**Directions for this task**
Write out the oil spill text word for word from "Marco Kaltofen, part" to "well, he said.".

+++ Source text

Officials with the federal government and BP PLC have maintained throughout the oil spill that no dispersant products have been used near shorelines in Alabama or Mississippi.
Marco Kaltofen, part of the group of scientists who found the oil in Mississippi Sound, said it was impossible to determine when the dispersant had been applied to the oil. Results from the tests, which were conducted in a Colorado laboratory, indicated the oil was from the Deepwater Horizon well, he said.
“EPA samples found only one indication of dispersant near shore in Louisiana. That location was sampled several times with no other detection,” U.S. Environmental Protection Agency spokeswoman Terri White said in a Monday e-mail. “There is no authorization to apply any dispersant at this time. If anyone has information about this, they need to report it immediately so it can be investigated and referred to law enforcement.”
Smith, the lawyer who funded Kaltofen’s sampling expedition, discounted the notion that dispersants had not been used near shore.
“I personally saw C-130s applying dispersants from my hotel room in the Florida Panhandle. They were spraying directly adjacent to the beach right at dusk,” said Smith. “Fishermen I’ve talked to say they’ve been sprayed. This idea they are not using this stuff near the coast is nonsense.”

++++++
+++ Record excerpts

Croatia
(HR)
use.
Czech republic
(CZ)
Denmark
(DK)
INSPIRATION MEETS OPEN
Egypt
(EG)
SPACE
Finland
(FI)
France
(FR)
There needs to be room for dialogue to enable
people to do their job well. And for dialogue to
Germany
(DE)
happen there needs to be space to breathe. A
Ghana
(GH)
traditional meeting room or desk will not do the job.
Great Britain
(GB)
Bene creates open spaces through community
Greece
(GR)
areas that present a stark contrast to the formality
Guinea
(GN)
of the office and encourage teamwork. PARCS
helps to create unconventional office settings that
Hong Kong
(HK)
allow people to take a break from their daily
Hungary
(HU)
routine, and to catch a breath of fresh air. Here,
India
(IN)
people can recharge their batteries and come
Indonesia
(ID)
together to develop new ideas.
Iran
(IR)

++++++

**Answer for this exercise**
Marco Kaltofen, part of the group of scientists who found the oil in Mississippi Sound, said it was impossible to determine when the dispersant had been applied to the oil. Results from the tests, which were conducted in a Colorado laboratory, indicated the oil was from the Deepwater Horizon well, he said.